§ Work to complete:
Exactly reproduce the lines from the line containing "[339,494,544,506] // Dátum: …………" to the end of the data below, inclusive, and nothing else.
--- Dataset entries Enclosed Below ---
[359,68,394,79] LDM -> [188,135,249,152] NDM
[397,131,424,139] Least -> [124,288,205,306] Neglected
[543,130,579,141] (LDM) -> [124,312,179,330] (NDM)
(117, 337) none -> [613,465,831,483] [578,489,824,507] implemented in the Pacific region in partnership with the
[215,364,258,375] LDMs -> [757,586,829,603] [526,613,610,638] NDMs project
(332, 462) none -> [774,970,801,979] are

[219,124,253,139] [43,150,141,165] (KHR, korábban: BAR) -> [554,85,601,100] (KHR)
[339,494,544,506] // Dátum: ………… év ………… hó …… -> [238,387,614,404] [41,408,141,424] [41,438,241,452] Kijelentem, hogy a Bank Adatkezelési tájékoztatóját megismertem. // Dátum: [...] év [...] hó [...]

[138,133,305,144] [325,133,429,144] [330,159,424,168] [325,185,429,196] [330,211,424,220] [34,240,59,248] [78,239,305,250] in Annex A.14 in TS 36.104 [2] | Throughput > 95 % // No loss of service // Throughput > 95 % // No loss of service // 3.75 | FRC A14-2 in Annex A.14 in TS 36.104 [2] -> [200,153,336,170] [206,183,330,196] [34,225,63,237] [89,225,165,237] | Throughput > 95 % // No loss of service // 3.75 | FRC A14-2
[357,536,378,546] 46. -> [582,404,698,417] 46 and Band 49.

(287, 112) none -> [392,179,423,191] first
--- End of Enclosed Dataset entries ---
§ Answer space:
[339,494,544,506] // Dátum: ………… év ………… hó …… -> [238,387,614,404] [41,408,141,424] [41,438,241,452] Kijelentem, hogy a Bank Adatkezelési tájékoztatóját megismertem. // Dátum: [...] év [...] hó [...]

[138,133,305,144] [325,133,429,144] [330,159,424,168] [325,185,429,196] [330,211,424,220] [34,240,59,248] [78,239,305,250] in Annex A.14 in TS 36.104 [2] | Throughput > 95 % // No loss of service // Throughput > 95 % // No loss of service // 3.75 | FRC A14-2 in Annex A.14 in TS 36.104 [2] -> [200,153,336,170] [206,183,330,196] [34,225,63,237] [89,225,165,237] | Throughput > 95 % // No loss of service // 3.75 | FRC A14-2
[357,536,378,546] 46. -> [582,404,698,417] 46 and Band 49.

(287, 112) none -> [392,179,423,191] first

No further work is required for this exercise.